Lot Essay
Christie's presents two beautiful works by Hadieh Shafie this season. The present work of Hadieh Shafie is one of the finest, largest and most intricate work ever to come to auction. This is a stunning piece in its combination of two distinct techniques which include her tightly wounded scrolls and linear stacks of paper. While the second piece, 25750 Pages showcases the artist's classical colored circle technique in bright spring hues.
Shafie's influences include the sixteenth-century Sufi poet Rumi, the effects of the 1979 Iranian revolution (particularly the suppression of reading material), high-modernist American color field painting and the mobile body of performance art, which she explored as a graduate student after earning a degree in Fine Art at New York’s Pratt Institute.
Shafie uses scrolls of hand-dyed paper to form a dense surface, concentric colored circles and strips of paper are aligned in a tessellating and kaleidoscopic manner to construct a bas-relief sculptural form of the finalized artwork.
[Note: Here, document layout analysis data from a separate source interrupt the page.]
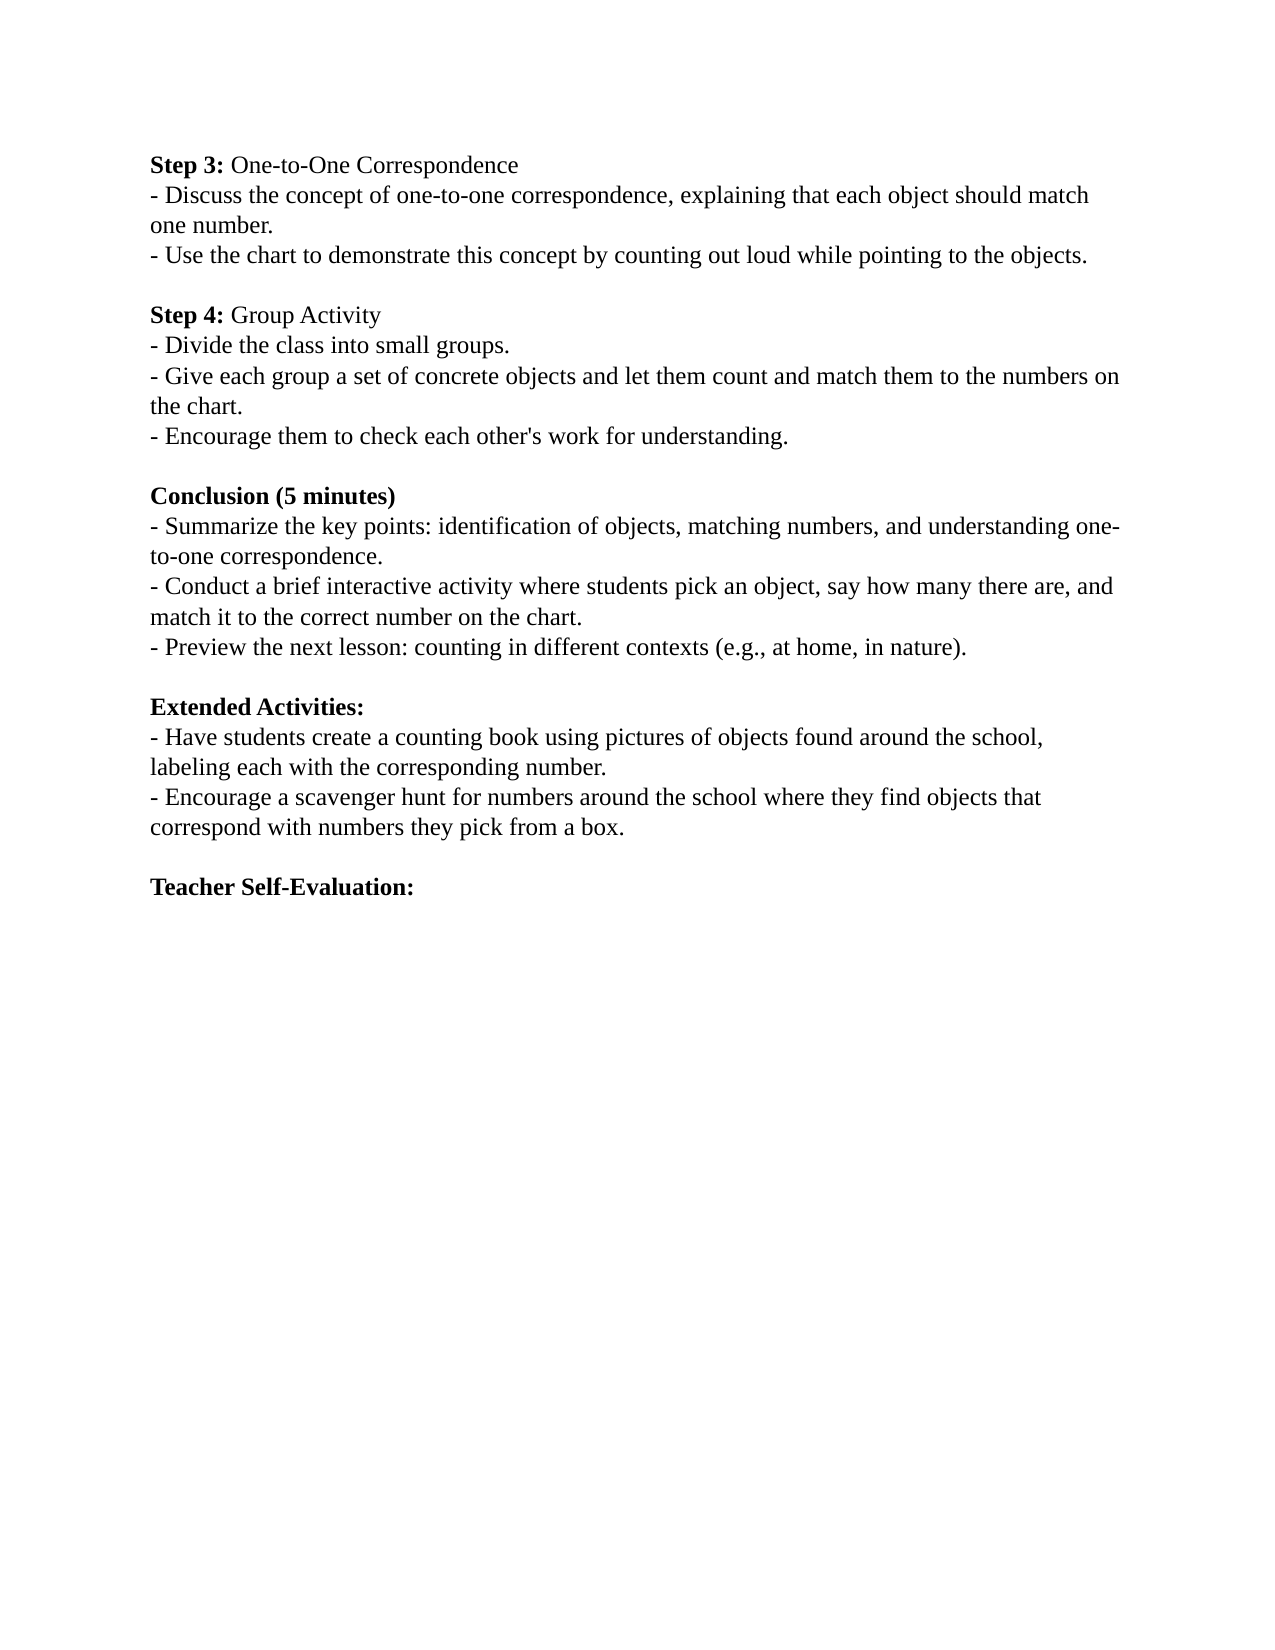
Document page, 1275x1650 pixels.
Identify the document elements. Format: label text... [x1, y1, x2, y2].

text Conclusion (5 minutes) [150, 481, 1125, 510]
text - Use the chart to demonstrate this concept by counting out loud while pointing to the objects. [150, 240, 1125, 269]
text - Divide the class into small groups. [150, 331, 1125, 359]
text - Encourage a scavenger hunt for numbers around the school where they find objects that correspond with numbers they pick from a box. [150, 782, 1125, 841]
text - Conduct a brief interactive activity where students pick an object, say how many there are, and match it to the correct number on the chart. [150, 571, 1125, 630]
text - Summarize the key points: identification of objects, matching numbers, and understanding one-to-one correspondence. [150, 511, 1125, 570]
text Step 4: Group Activity [150, 301, 1125, 329]
text Extended Activities: [150, 692, 1125, 721]
text - Preview the next lesson: counting in different contexts (e.g., at home, in nature). [150, 632, 1125, 660]
text - Have students create a counting book using pictures of objects found around the school, labeling each with the corresponding number. [150, 722, 1125, 781]
text - Encourage them to check each other's work for understanding. [150, 421, 1125, 450]
text - Discuss the concept of one-to-one correspondence, explaining that each object should match one number. [150, 180, 1125, 239]
text Step 3: One-to-One Correspondence [150, 150, 1125, 179]
text Teacher Self-Evaluation: [150, 872, 1125, 901]
text - Give each group a set of concrete objects and let them count and match them to the numbers on the chart. [150, 361, 1125, 419]
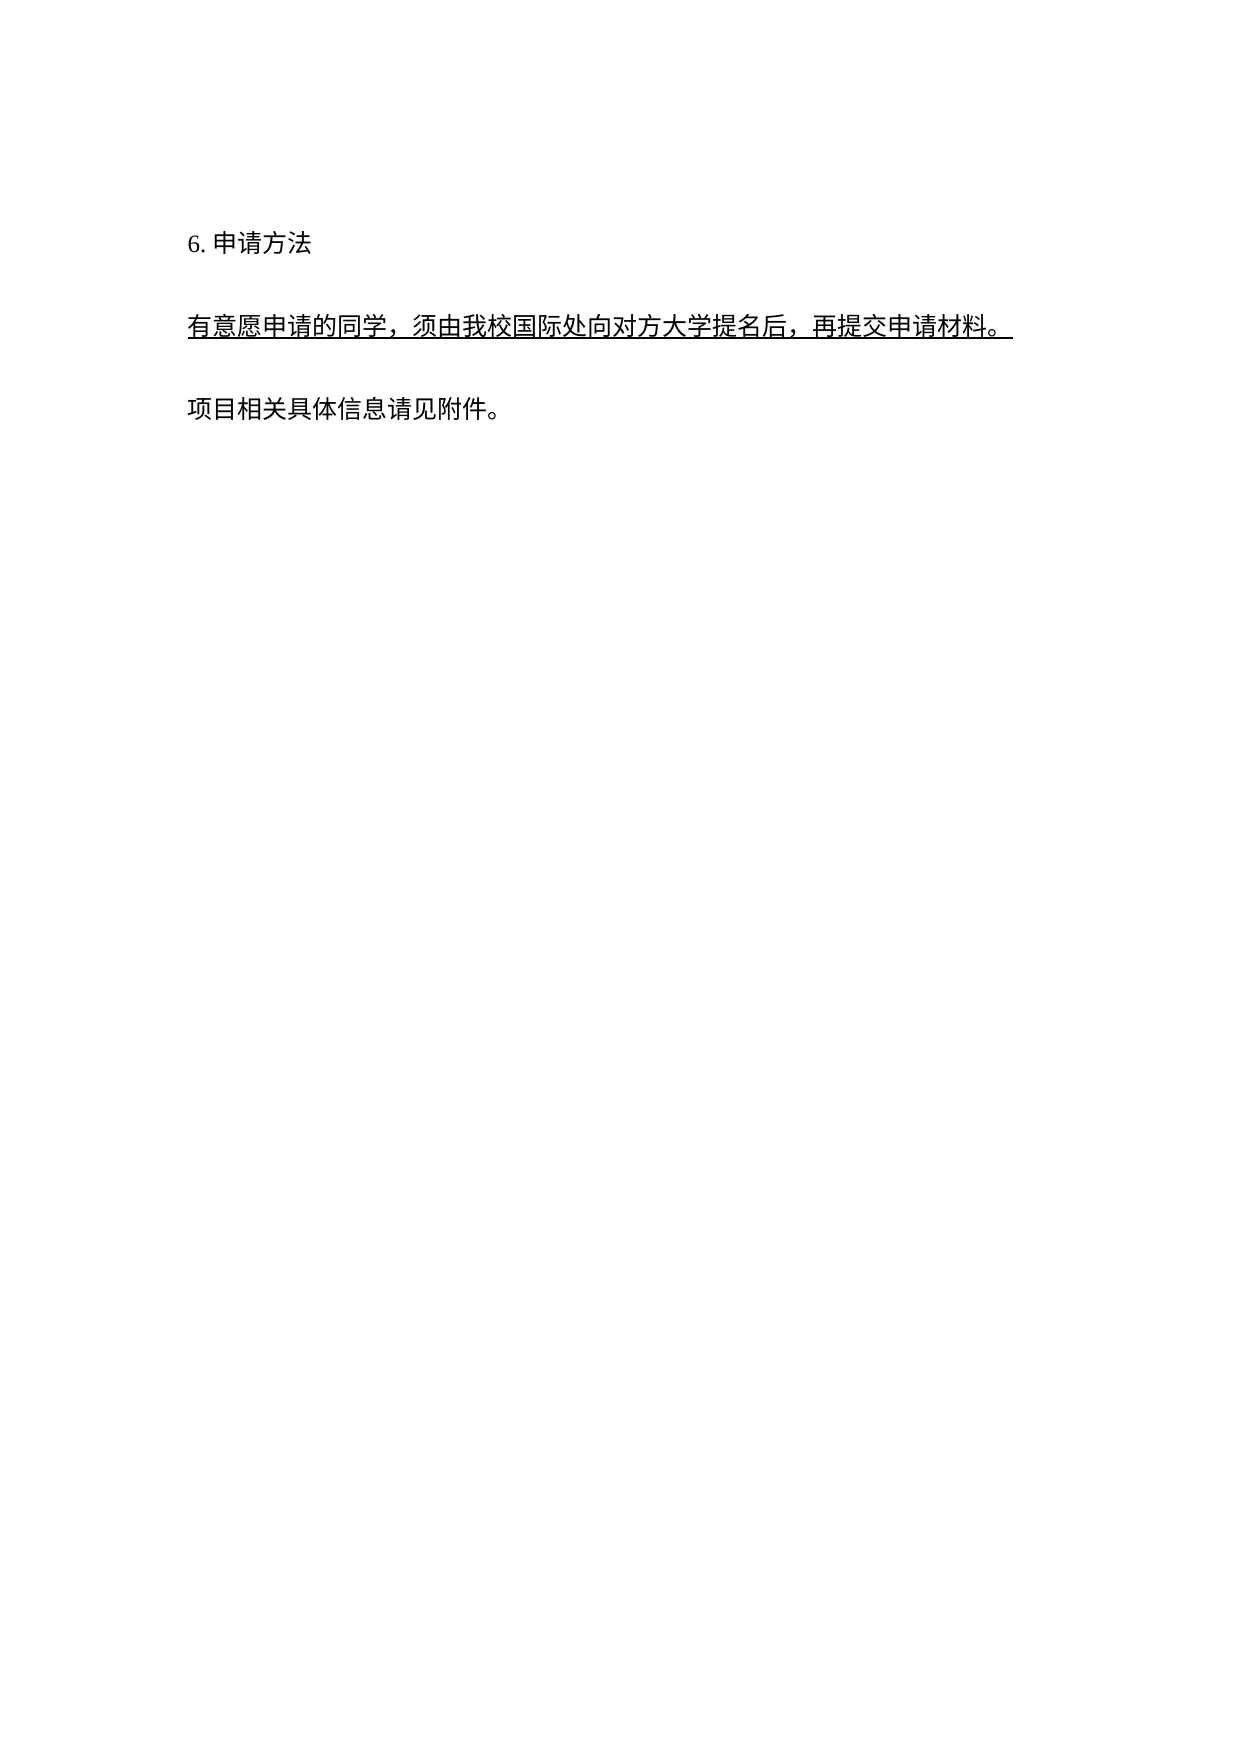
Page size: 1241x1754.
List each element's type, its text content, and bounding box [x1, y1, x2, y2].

text 项目相关具体信息请见附件。 [187, 375, 1053, 440]
list 申请方法 [187, 209, 1053, 274]
text 有意愿申请的同学，须由我校国际处向对方大学提名后，再提交申请材料。 [187, 292, 1053, 357]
Each strip of paper is dyed with acrylic pigments before being rolled by hand one upon another to create a multitude of color combinations and the illusion of depth. The scrolls contain handwritten Farsi text ‘Eshgh’ meaning ‘love’ or ‘passion’ which is inscribed on the paper before the rolling process. She then glues these pages, which are joined into spools, to a flat surface and assembles them as a jigsaw puzzle, framing them in various designs.
The artist’s influence and inspiration from color field painting and abstract expressionism are notably represented in the piece primarily through its large field of flat and solid colors. Her work therefore collapses the boundary between drawing, painting, and sculpture, evoking a sense of both ancient handicrafts and modern pixelation. The artist explains that her work is a visual response to the “emancipating effect that books and poetry held for her.”
Hadieh Shafie’s works have been included in exhibitions in the U.S. and abroad, including the Jameel Prize traveling exhibition at the Victoria & Albert Museum in London, the Institut du Monde Arabe in Paris, the Cantor Centre for Visual Arts at Stanford University and the San Antonio Museum of Art. Her work is in numerous public collections worldwide such as the Metropolitan Museum, NY; the Brooklyn Museum, NY; the British Museum, London; the Victoria & Albert Museum, London; and the Los Angeles County Museum of Art (LACMA).